● **Data section**:
+ + + +
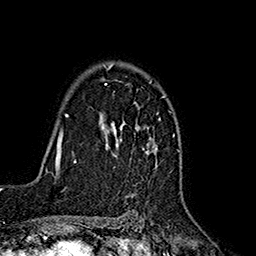
Breast MRI (dynamic contrast-enhanced), one axial slice. Slice 121 of 160 in the series (ordered by position). Cropped to one breast. Dynamic contrast-enhanced series, time point 2 of 7 at this slice position (early post-contrast). 1.5 T. TE 2.7 ms, TR 5.3 ms. 1 mm slice thickness. 256 × 256 image matrix, field of view 172 × 172 mm. Female patient.
Annotated regions visible in this slice (semi-automatic segmentation, software-assisted and operator-edited):
- enhancing-tissue mask used for the functional tumour volume (all voxels passing the contrast-enhancement thresholds inside the analysis volume; usually the tumour): box from (x=102, y=63) to (x=160, y=157) px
+ + + +
● **Aim of the exercise**: Whenever the word "this" occurs in a line above, copy that line.

● **Written solution**:
Breast MRI (dynamic contrast-enhanced), one axial slice. Slice 121 of 160 in the series (ordered by position). Cropped to one breast. Dynamic contrast-enhanced series, time point 2 of 7 at this slice position (early post-contrast). 1.5 T. TE 2.7 ms, TR 5.3 ms. 1 mm slice thickness. 256 × 256 image matrix, field of view 172 × 172 mm. Female patient.
Annotated regions visible in this slice (semi-automatic segmentation, software-assisted and operator-edited):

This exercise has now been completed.